For the next three weeks, I will be living every writer’s dream: I am studying at Cambridge!
Just in the nick of time (I’m about to graduate), my master’s program has collaborated with Pembroke College to create a two-track course studying fiction and screenwriting. My thesis—due 16 weeks from today (egads!)—is a novel. But except that one attempt as an undergrad (let’s not talk about that), I’ve never written a screenplay. Coupled with the fact that I never took the opportunity to study abroad, the program is nicely timed to the completion of my degree and rounding out of my graduate education.
We have our work cut out for us. For the fiction track, taught by Emma Sweeney, we’ll be writing and revising a short story or novel excerpt, analyzing our work during our stay here, and critiquing our peers’ work formally—i.e., with written notes. In screenwriting, taught by film director Antonia Bird (Ravenous), we’ll be outlining a script, composing character biographies, and writing the first ten pages of a screenplay.
Over the past day or so, we’ve had a chance to get the lay of the land. I found the grocery store and figured out the extremely limited hours in which to find food on campus. (I’m from LA, where no one eats dinner before 6:45, which is when the “Buttery” here closes, and you can get pretty much whatever you want almost any time of day.) I got hooked up and logged on to the internet. I got my clothes ironed in the crusty basement of one of the dorms. The power converter RadioShack insisted I needed to buy wasn’t even able to handle the wattage on my laptop’s power cord, but I realized it was a big ripoff and plugged directly into the adapter.
Yet I still feel not quite settled in. I need to decide what I want to accomplish here. I need to set some goals.
In a way, the course requirements are superfluous. Let’s be honest: at least in the fiction track, I could skate by by recycling old pages. But if I want to stay on the schedule I’ve set to complete my thesis on time, I have to produce more than the required 10-20 pages while I’m here.
So, what I really want to do is get some work done. A lot of work. Good work. New work.
The haven’t-been-out-of-the-country-so-long-her-passport-was-expired in me feels like I shouldn’t hole up in my room while I’m here, that I should be out seeing and doing things: Touring the other colleges. Going to the Fitzwilliam Museum. Punting on the River Cam.

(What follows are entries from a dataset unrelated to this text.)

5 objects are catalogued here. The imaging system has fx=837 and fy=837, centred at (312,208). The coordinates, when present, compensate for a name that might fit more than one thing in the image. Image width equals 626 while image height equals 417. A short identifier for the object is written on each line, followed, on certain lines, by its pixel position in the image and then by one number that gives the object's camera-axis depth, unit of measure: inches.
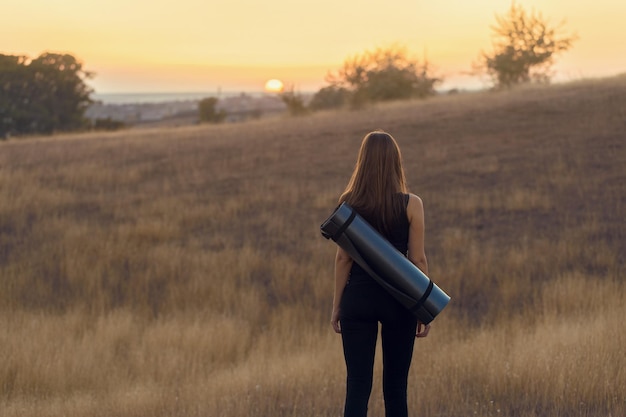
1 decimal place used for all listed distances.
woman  169.0
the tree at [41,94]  1847.9
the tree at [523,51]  1768.0
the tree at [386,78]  1765.5
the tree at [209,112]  2167.8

But if I am here to get some work done, then I do need to hole up. The other part of the equation is writerliness. I’m not here on vacation. I’m here to write. And the everyday distractions have been removed in order to make that happen. I don’t have to make dinner. I don’t have a TV. (I haven’t seen a TV anywhere on campus.) I don’t have any responsibilities other than to produce work.
This is my chance to create writerly habits and learn discipline, to get motivated and inspired. To enter a writerly frame of mind-and hopefully carry that with me back to my real life.
I’m not willing to give up experiencing the whole of Cambridge. I do need to get out of my room. At least to the library. Or a café. Or, if I have a long stretch of time, down to the Orchard in Grantchester, where Virginia Woolf and the Bloomsbury group took their tea. It’s just that while I’m there, I’ll be getting some work done.